Es precisamente en ese evento que se espera que la propuesta del PCch conocida ayer obtenga la luz verde definitiva. Los límites de dos mandatos de los funcionarios chinos han sido implementados desde 1982, año en que se abolió el liderazgo de por vida.

“Poder mundial”

“El cambio es importante, sin duda, porque abre la posibilidad de que Xi disponga de un tercer mandato, que ya se intuía a la vista del resultado del XIX Congreso del PCch que no estableció un sucesor claro”, señaló a La Tercera Xulio Ríos, director del Observatorio de la Política China. “La justificación del cambio tiene que ver con las tareas diseñadas en el congreso, las dos zancadas (2035 y 2050) que deben llevar a China a la cima del poder mundial”.

En ese sentido, los expertos en China sostienen que el PCch podría justificar el cambio constitucional para extender los mandatos en el marco de la visión que tiene Xi sobre establecer una sociedad próspera para 2050.

“Ahora bien, un tercer mandato no es lo mismo que la permanencia de por vida en el poder como ocurría prácticamente durante el maoísmo. En cualquier caso es una manifestación de los riesgos que encara la política china”, agregó Xulio Ríos. Para Patrick Baert, corresponsal de France Presse en Beijing, “desde su llegada a la cabeza del partido, en 2012, Xi Jinping concentra todos los poderes como ningún otro líder chino había hecho en los últimos 25 años”. Ello, por encima de sus dos predecesores, Jiang Zemin (1993-2003) y Hu Jintao (2003-2013).

Hombres clave

En octubre pasado también quedó conformada la nueva estructura del Comité Permanente del Politburó, el organismo más importante después del Secretario General (Xi Xinping). Además de Xi, está compuesto por otros seis dirigentes chinos. A excepción del premier Li Keqiang y de Wang Yang, considerado uno de los principales reformadores en el liderazgo chino, que responden a la facción del ex Presidente Hu Jintao, el resto forma parte del círculo de Xi.

En otra muestra del enorme poder del Presidente, los analistas también destacan que Xi debería lograr que otro de sus cercanos, Li Zhanshu, sea el titular de la Asamblea Nacional Popular. Li es considerado como la “eminencia gris” del mandatario y en octubre escaló a “número tres” del régimen, detrás del Presidente y de Li Kekiang (ver infografía).

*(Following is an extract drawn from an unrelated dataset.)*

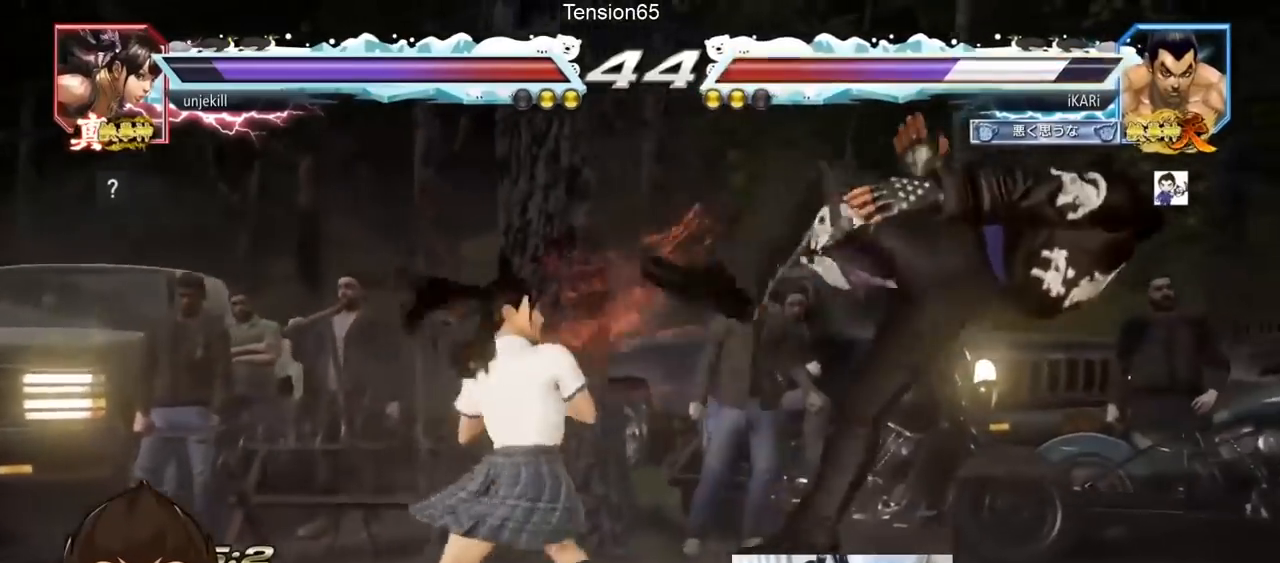
{"buttons": ["SQUARE", "TRIANGLE"], "left_stick": "center", "events": [[67, "SQUARE", "down"], [133, "SQUARE", "up"], [133, "TRIANGLE", "down"], [200, "SQUARE", "down"], [233, "TRIANGLE", "up"], [267, "SQUARE", "up"], [300, "SQUARE", "down"], [300, "TRIANGLE", "down"], [400, "TRIANGLE", "up"], [433, "SQUARE", "up"], [467, "TRIANGLE", "down"], [500, "SQUARE", "down"]]}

Pero hay más. Según el diario The New York Times, en lo que podría ser otro quiebre de la tradición, Wang Qishan, quien ha encabezado la lucha contra la corrupción y las “deslealtades” partidistas, podría regresar en gloria y majestad como Vicepresidente.

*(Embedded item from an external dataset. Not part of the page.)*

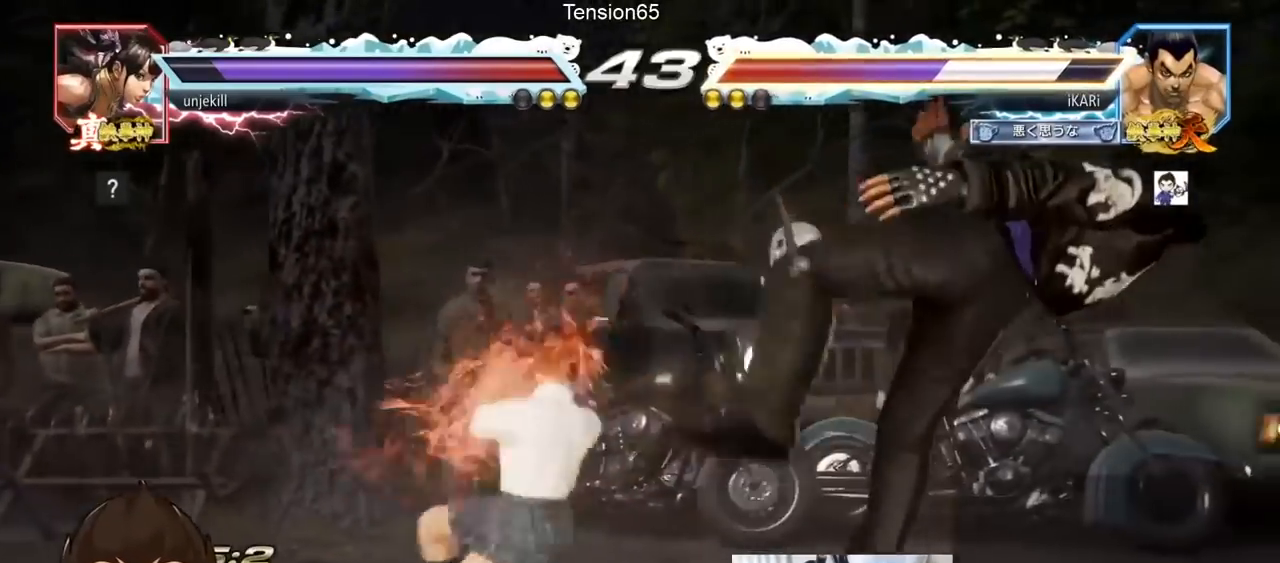
{"buttons": [], "left_stick": "center", "events": [[67, "SQUARE", "up"], [67, "TRIANGLE", "up"]]}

El “zar anticorrupción”, cuya razia le ha costado la carrera política a 250 altos cargos chinos, como Bo Xilai, no fue incluido en octubre en el poderoso Comité Permanente del Politburó. Ello, debido a su edad: 69 años. La normativa no escrita del partido establece que los dirigentes deben abandonar sus cargos a los 68 años. Wang es un hombre de máxima confianza de Xi Jinping.
“Desafortunadamente, esto significa que China, al igual que la Unión Soviética en su momento, no ha podido resolver el problema de la sucesión institucionalizada. Las posibles ramificaciones para el mundo son enormes”, advirtió el experto Jude Blanchette, citado por el diario The Washington Post.